Our bodies carry the wisdom their frameworks cannot hold. Our lives are the curriculum. Our survival is the citation. Everything they claim to know about these systems: prisons, child removal, poverty, criminalisation, violence - they learned by watching us. Listening to us. Reading us.


And yet still, they position themselves as the experts.

They speak with borrowed authority, and you’re letting them.


But let’s be clear: without us, they have nothing. No insight. No legitimacy. No so-called “impact.”

They are only elevated because of our stolen knowing - extracted, sanitised, repackaged, and handed back to us with our names scrubbed off.


We are not raw data waiting to be refined.

We are the original source.


And yet, people are giving their power away. Handing it over, willingly, for a moment adjacent to the flame of faux fame.


Worse still, some are stepping over their own kin to climb to the top of a pile built on proximity to whiteness, respectability, and the illusion of safety.
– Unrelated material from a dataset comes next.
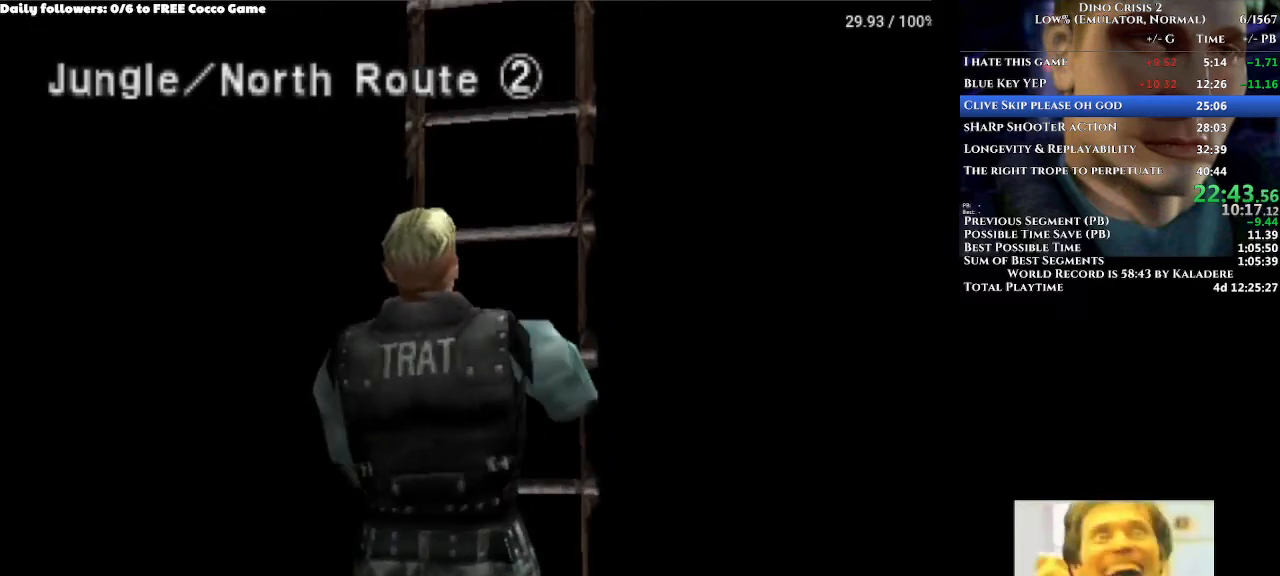
{"dt_ms": 500, "buttons": ["A", "DPAD_UP"], "left_stick": "center", "right_stick": "center", "events": []}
I have watched people trample the voices of those still inside, those still silenced, to position themselves as the “right kind” of lived experience expert. The polished. The professional. The palatable.


This is not a call for more inclusion into these spaces. This is a reckoning.We were never meant to survive these systems, and certainly not to make them comfortable.


So, I say: let us be unapologetic. Let us be messy. Let us be angry. Let us be whole.We do not need to be made clean. We do not need to be saved. We are not broken.


We need to be heard, and we need to be the ones holding the mic.But more than that - we need each other.


This moment demands solidarity, not individual ascent.

We must stop stepping over the bodies of our kin and comrades for a seat at the table built on their backs.

We are not here to perform respectability.

We are here to tear down what harms us and build something rooted in care, resistance, and collective power.


We must wrest power back into our communities - not divest from each other and hand it to gatekeepers.


They were never meant to speak for us.

We are the source. And we must move together, or not at all.